# REQUIRED ACTION
With all images left out, restate the records below exactly as written.

+--

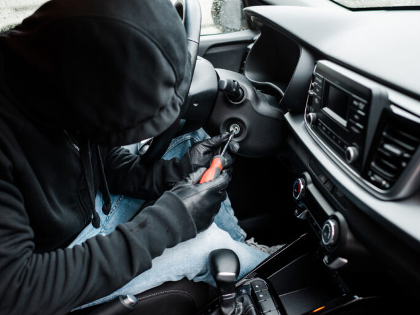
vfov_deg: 37.7
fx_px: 461
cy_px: 158
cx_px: 236
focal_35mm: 38
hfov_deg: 48.9
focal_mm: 35
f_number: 3.5
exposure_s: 1/160
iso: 500
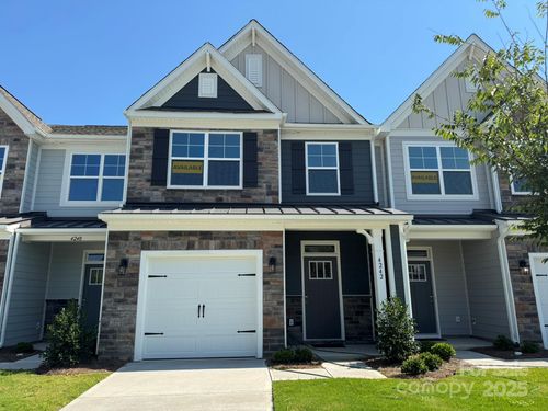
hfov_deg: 71.6
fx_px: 380
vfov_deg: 56.8
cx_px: 274
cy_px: 206
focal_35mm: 24
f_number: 1.78
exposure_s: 1/2710
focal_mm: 6.76
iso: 80
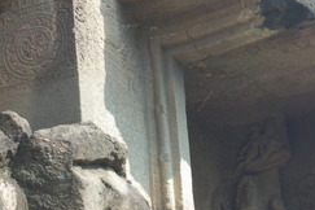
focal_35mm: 217
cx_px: 268
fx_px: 1901
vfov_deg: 6.3
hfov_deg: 9.4
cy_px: 150
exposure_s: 1/60
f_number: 5.6
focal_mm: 55
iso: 200
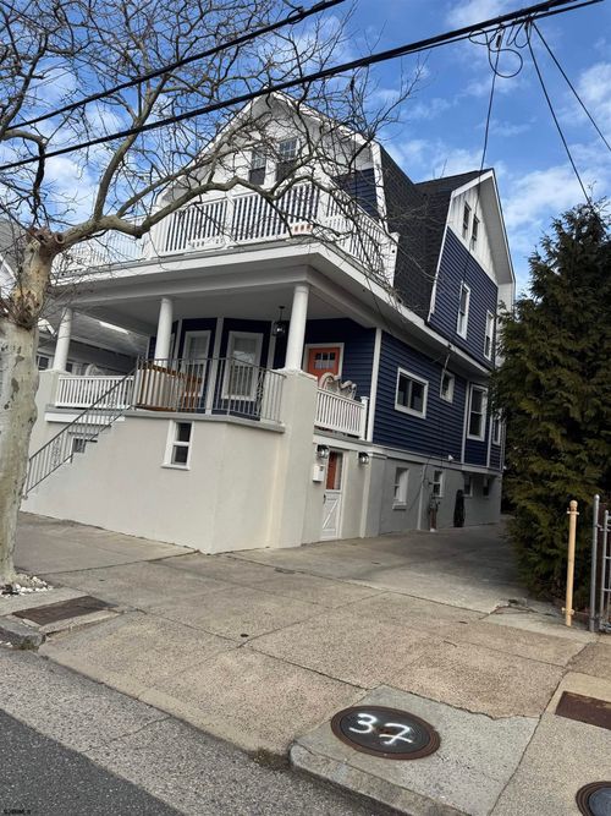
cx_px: 306
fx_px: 565
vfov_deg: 71.6
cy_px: 408
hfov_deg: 56.8
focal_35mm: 24
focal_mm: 6.76
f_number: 1.78
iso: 80
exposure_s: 1/3597
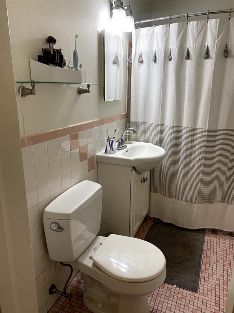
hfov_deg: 53.1
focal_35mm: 26
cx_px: 117
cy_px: 156
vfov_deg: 67.3
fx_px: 234
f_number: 1.8
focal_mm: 4.25
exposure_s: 1/60
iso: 80
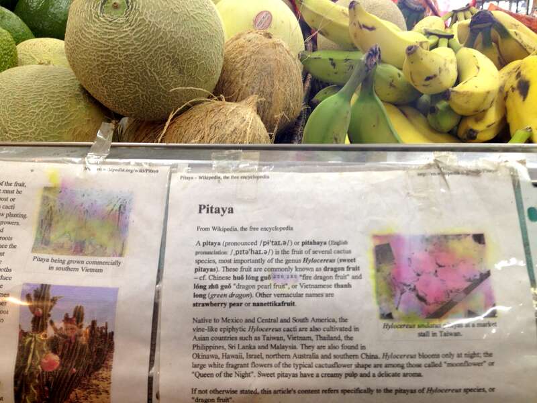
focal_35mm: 35
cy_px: 202
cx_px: 268
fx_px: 543
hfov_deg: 52.6
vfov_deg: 40.7
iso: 80
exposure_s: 1/20
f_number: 2.4
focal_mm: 4.28
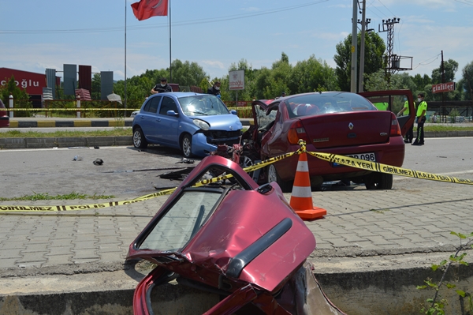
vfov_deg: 34.2
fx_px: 512
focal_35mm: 39
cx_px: 236
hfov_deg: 49.6
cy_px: 158
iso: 100
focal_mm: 26
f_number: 9
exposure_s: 1/320
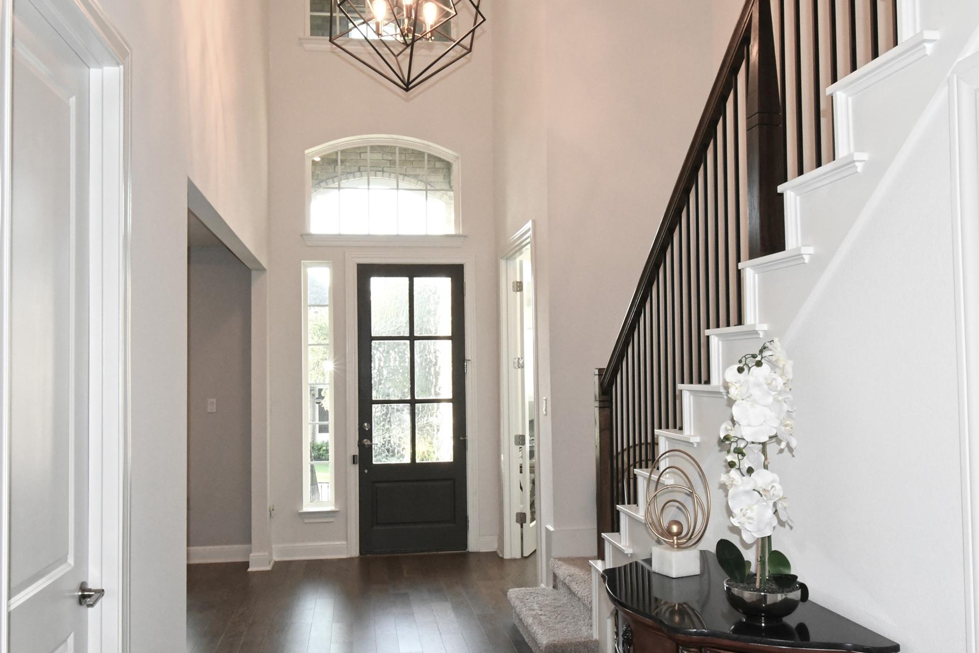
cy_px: 330
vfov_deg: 41.1
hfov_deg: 58.7
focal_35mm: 32
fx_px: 870
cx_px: 477
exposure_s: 1/30
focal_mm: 20
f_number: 22
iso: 3200
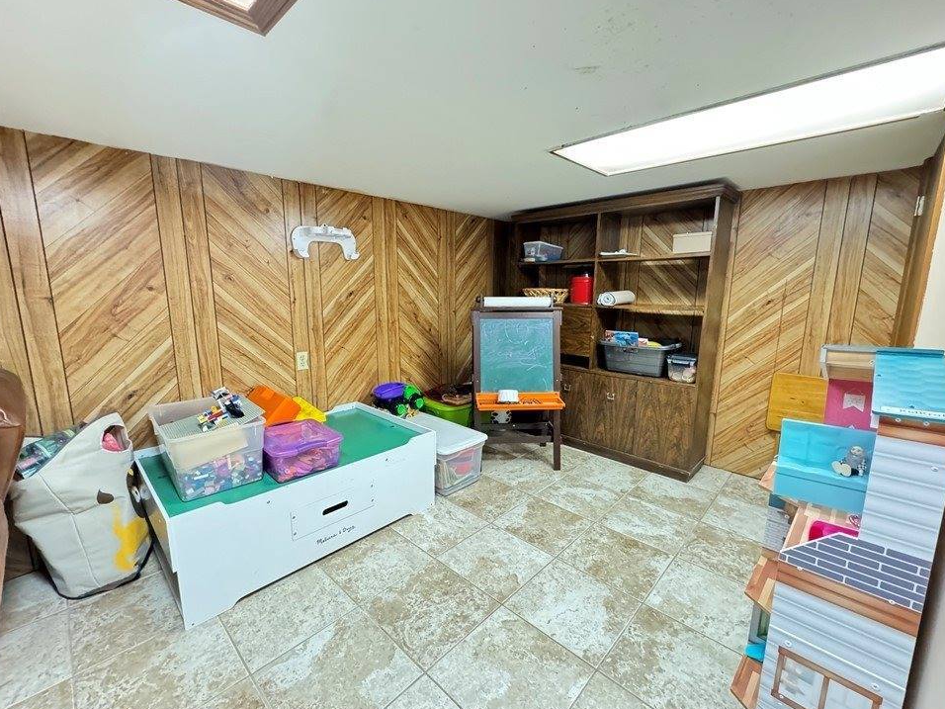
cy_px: 359
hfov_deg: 98.2
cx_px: 465
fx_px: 409
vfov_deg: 81.7
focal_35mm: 15
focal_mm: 2.22
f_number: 2.2
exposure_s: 1/40
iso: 1250
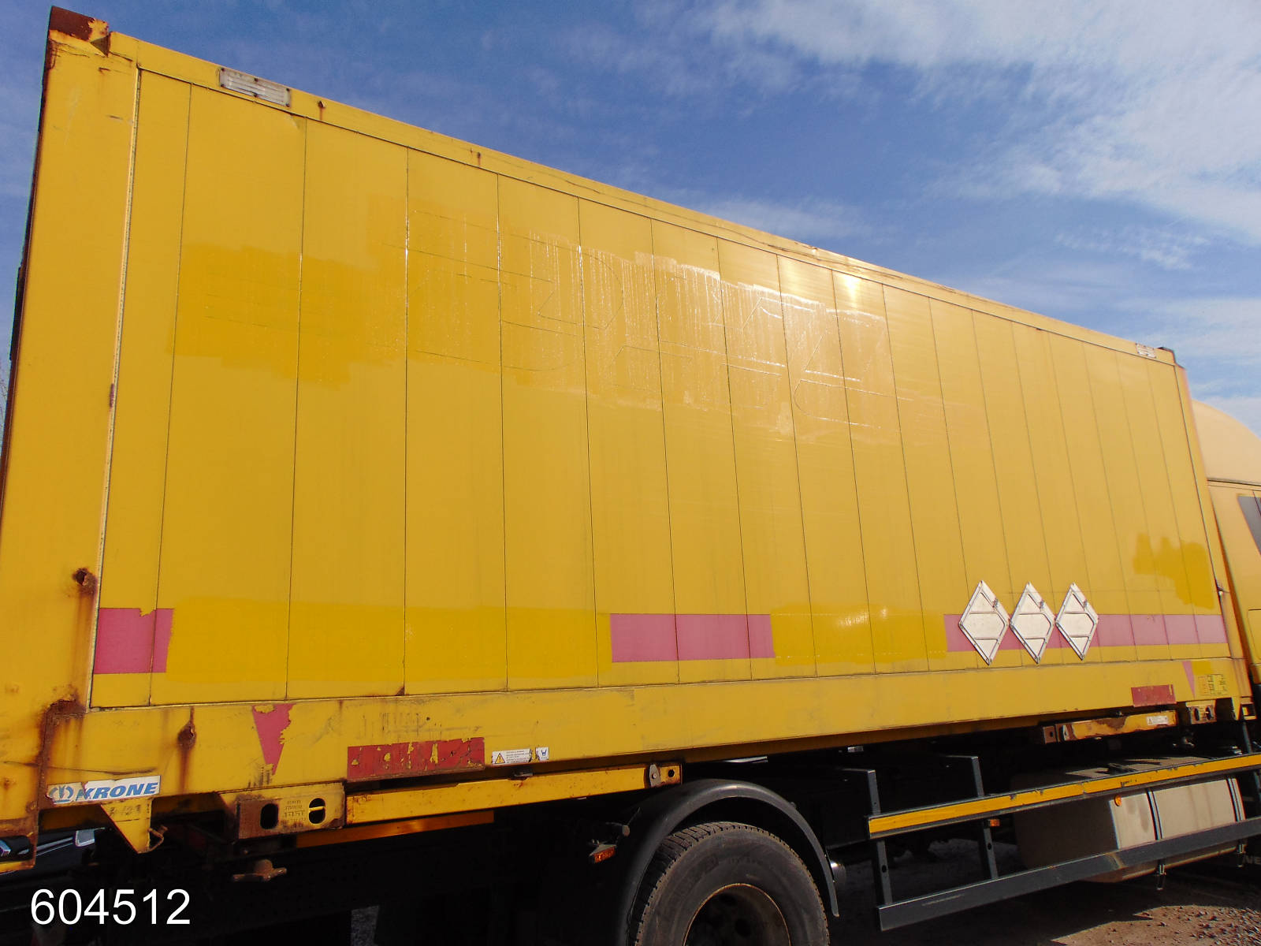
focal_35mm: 25
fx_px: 911
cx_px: 630
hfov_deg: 69.4
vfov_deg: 54.9
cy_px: 473
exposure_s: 1/250
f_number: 7.7
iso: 80
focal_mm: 4.5
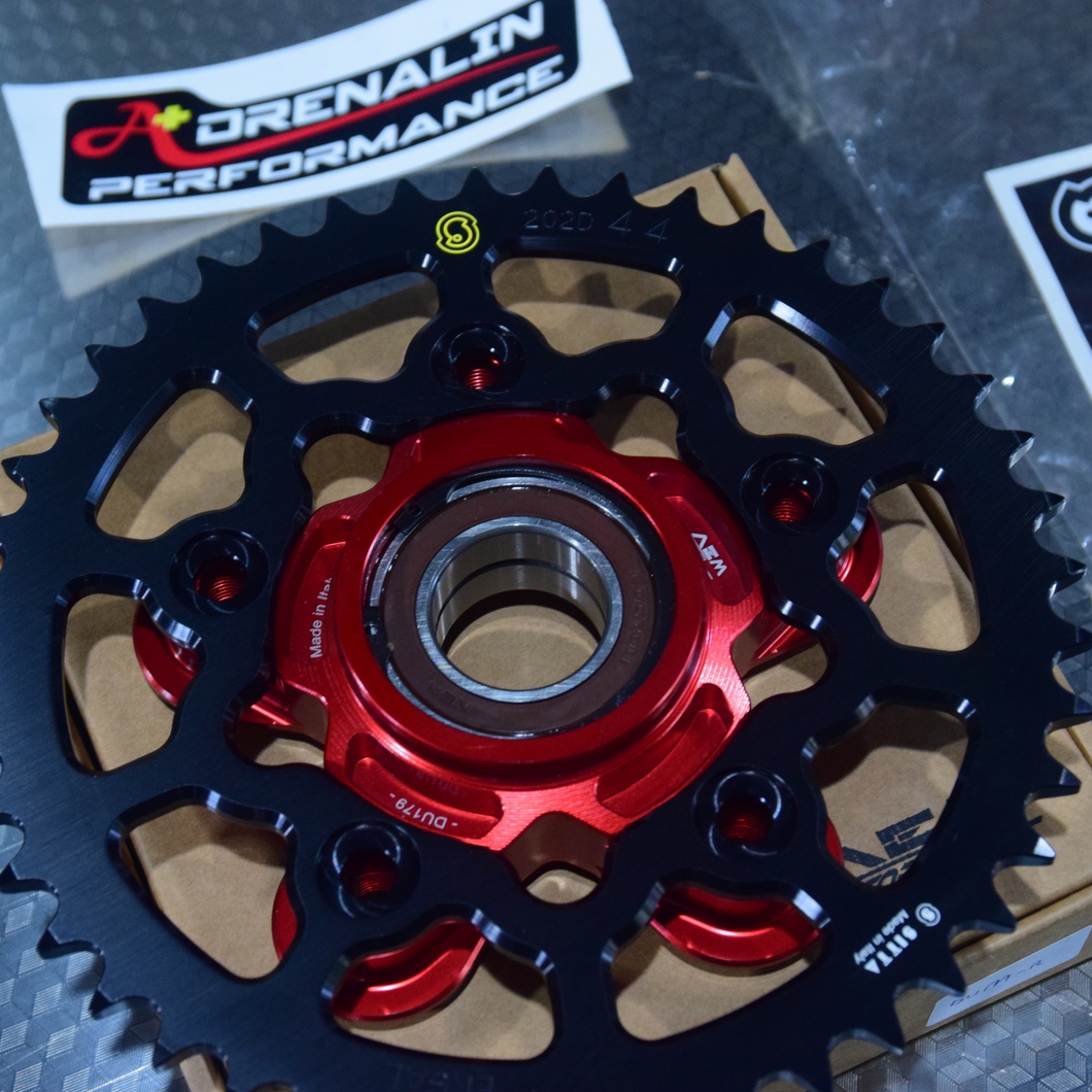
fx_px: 2748
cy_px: 549
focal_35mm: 77
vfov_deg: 22.5
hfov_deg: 22.5
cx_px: 520
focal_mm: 40
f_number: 5.6
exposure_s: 1/25
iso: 2000
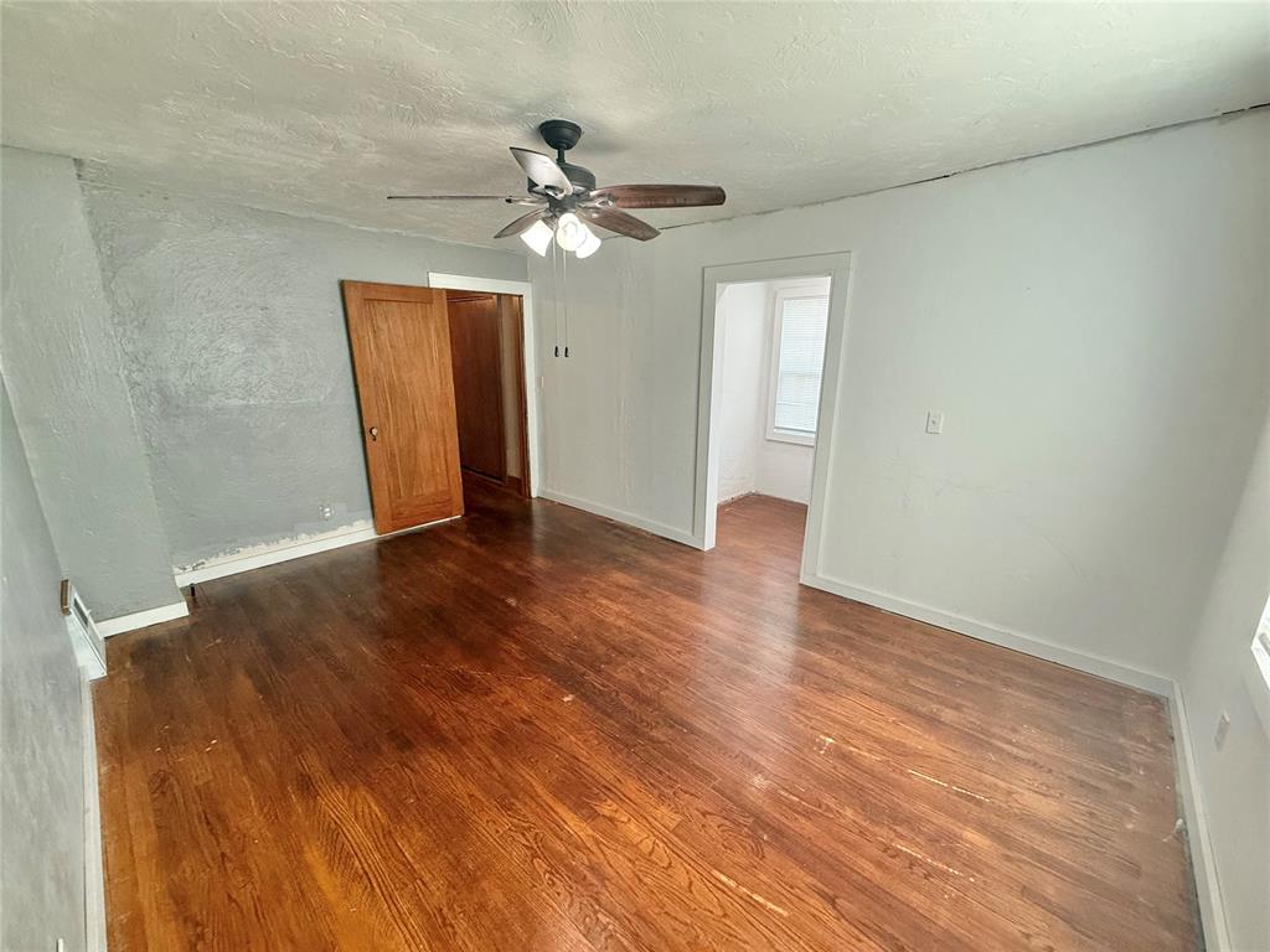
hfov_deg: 102.1
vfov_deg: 85.7
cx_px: 635
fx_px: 514
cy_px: 476
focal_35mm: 14
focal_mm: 2.22
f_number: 2.2
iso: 250
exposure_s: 1/120
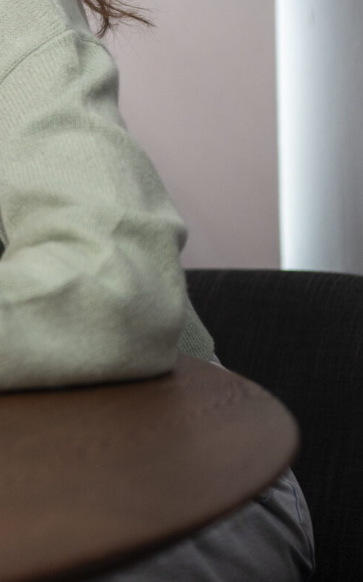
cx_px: -390
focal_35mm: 115
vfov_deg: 17.6
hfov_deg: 10.4
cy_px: -41
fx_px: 1821
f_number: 1.8
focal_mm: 35
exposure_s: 1/320
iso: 800
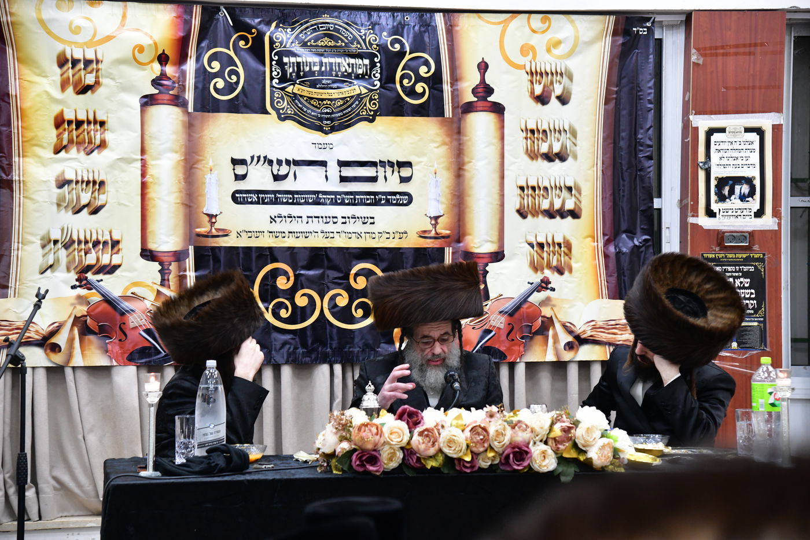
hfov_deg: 24.8
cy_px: 270
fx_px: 1845
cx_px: 405
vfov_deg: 16.6
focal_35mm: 82
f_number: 5.6
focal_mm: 82
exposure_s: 1/160
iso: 2500
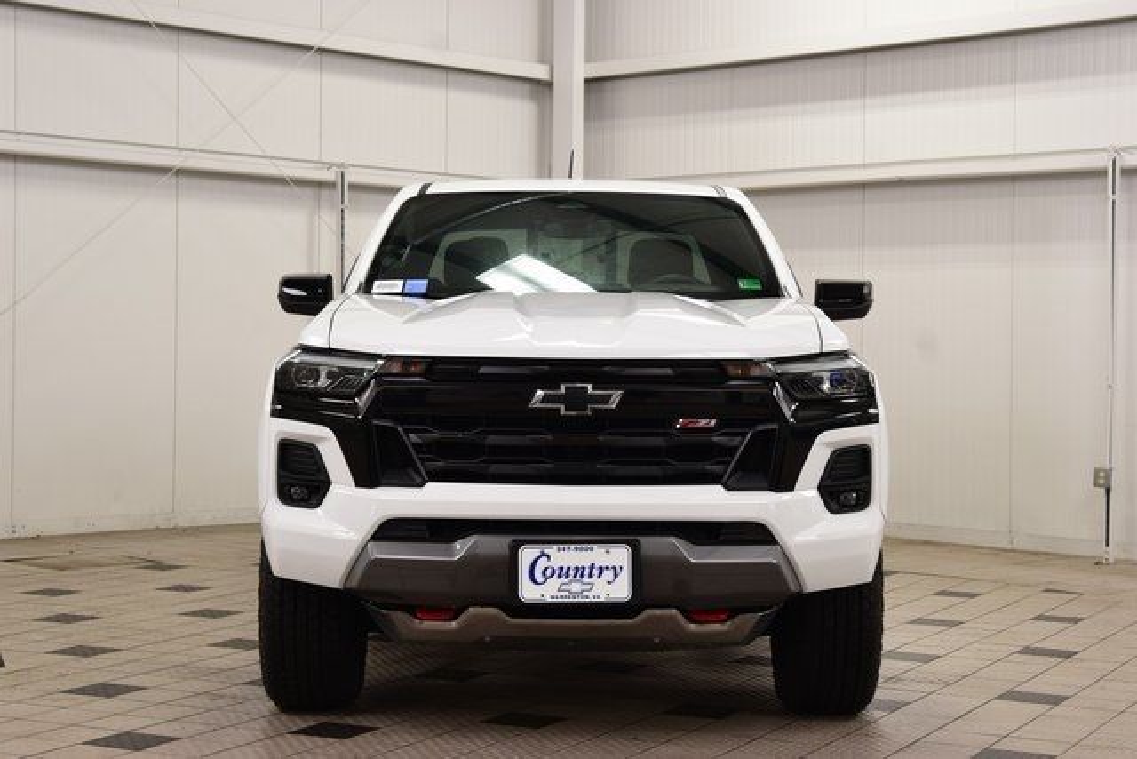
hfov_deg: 30.5
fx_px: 2085
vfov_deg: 20.6
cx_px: 568
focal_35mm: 66
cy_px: 380
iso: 450
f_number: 7.1
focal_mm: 44
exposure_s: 1/30
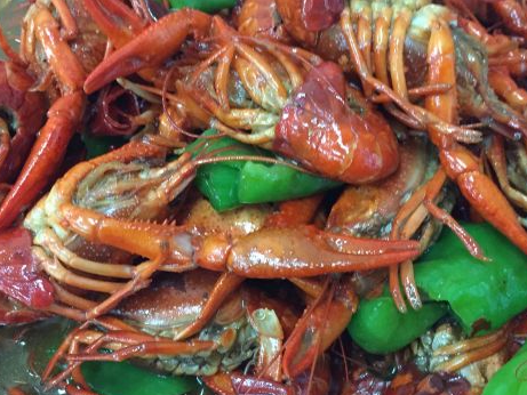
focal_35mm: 44
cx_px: 285
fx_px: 670
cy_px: 225
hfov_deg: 42.9
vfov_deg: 32.8
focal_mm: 4.15
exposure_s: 1/17
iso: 500
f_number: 2.2
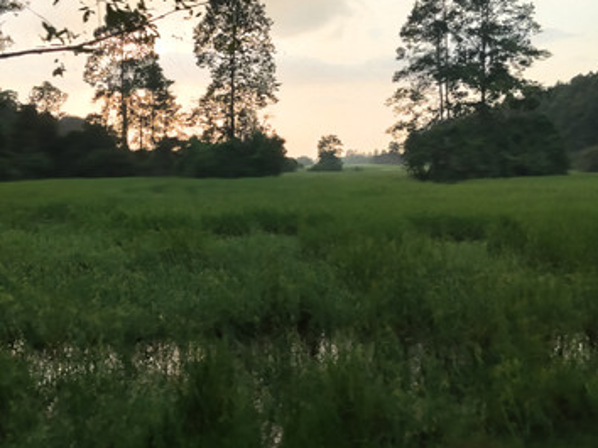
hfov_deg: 45.5
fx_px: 708
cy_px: 199
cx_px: 233
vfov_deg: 35.1
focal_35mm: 41
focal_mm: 4.22
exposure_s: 1/234
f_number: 1.8
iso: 50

+--

# PROBLEM SOLUTION
vfov_deg: 37.7
fx_px: 461
cy_px: 158
cx_px: 236
focal_35mm: 38
hfov_deg: 48.9
focal_mm: 35
f_number: 3.5
exposure_s: 1/160
iso: 500
hfov_deg: 71.6
fx_px: 380
vfov_deg: 56.8
cx_px: 274
cy_px: 206
focal_35mm: 24
f_number: 1.78
exposure_s: 1/2710
focal_mm: 6.76
iso: 80
focal_35mm: 217
cx_px: 268
fx_px: 1901
vfov_deg: 6.3
hfov_deg: 9.4
cy_px: 150
exposure_s: 1/60
f_number: 5.6
focal_mm: 55
iso: 200
cx_px: 306
fx_px: 565
vfov_deg: 71.6
cy_px: 408
hfov_deg: 56.8
focal_35mm: 24
focal_mm: 6.76
f_number: 1.78
iso: 80
exposure_s: 1/3597
hfov_deg: 53.1
focal_35mm: 26
cx_px: 117
cy_px: 156
vfov_deg: 67.3
fx_px: 234
f_number: 1.8
focal_mm: 4.25
exposure_s: 1/60
iso: 80
focal_35mm: 35
cy_px: 202
cx_px: 268
fx_px: 543
hfov_deg: 52.6
vfov_deg: 40.7
iso: 80
exposure_s: 1/20
f_number: 2.4
focal_mm: 4.28
vfov_deg: 34.2
fx_px: 512
focal_35mm: 39
cx_px: 236
hfov_deg: 49.6
cy_px: 158
iso: 100
focal_mm: 26
f_number: 9
exposure_s: 1/320
cy_px: 330
vfov_deg: 41.1
hfov_deg: 58.7
focal_35mm: 32
fx_px: 870
cx_px: 477
exposure_s: 1/30
focal_mm: 20
f_number: 22
iso: 3200
cy_px: 359
hfov_deg: 98.2
cx_px: 465
fx_px: 409
vfov_deg: 81.7
focal_35mm: 15
focal_mm: 2.22
f_number: 2.2
exposure_s: 1/40
iso: 1250
focal_35mm: 25
fx_px: 911
cx_px: 630
hfov_deg: 69.4
vfov_deg: 54.9
cy_px: 473
exposure_s: 1/250
f_number: 7.7
iso: 80
focal_mm: 4.5
fx_px: 2748
cy_px: 549
focal_35mm: 77
vfov_deg: 22.5
hfov_deg: 22.5
cx_px: 520
focal_mm: 40
f_number: 5.6
exposure_s: 1/25
iso: 2000
hfov_deg: 102.1
vfov_deg: 85.7
cx_px: 635
fx_px: 514
cy_px: 476
focal_35mm: 14
focal_mm: 2.22
f_number: 2.2
iso: 250
exposure_s: 1/120
cx_px: -390
focal_35mm: 115
vfov_deg: 17.6
hfov_deg: 10.4
cy_px: -41
fx_px: 1821
f_number: 1.8
focal_mm: 35
exposure_s: 1/320
iso: 800
hfov_deg: 24.8
cy_px: 270
fx_px: 1845
cx_px: 405
vfov_deg: 16.6
focal_35mm: 82
f_number: 5.6
focal_mm: 82
exposure_s: 1/160
iso: 2500
hfov_deg: 30.5
fx_px: 2085
vfov_deg: 20.6
cx_px: 568
focal_35mm: 66
cy_px: 380
iso: 450
f_number: 7.1
focal_mm: 44
exposure_s: 1/30
focal_35mm: 44
cx_px: 285
fx_px: 670
cy_px: 225
hfov_deg: 42.9
vfov_deg: 32.8
focal_mm: 4.15
exposure_s: 1/17
iso: 500
f_number: 2.2
hfov_deg: 45.5
fx_px: 708
cy_px: 199
cx_px: 233
vfov_deg: 35.1
focal_35mm: 41
focal_mm: 4.22
exposure_s: 1/234
f_number: 1.8
iso: 50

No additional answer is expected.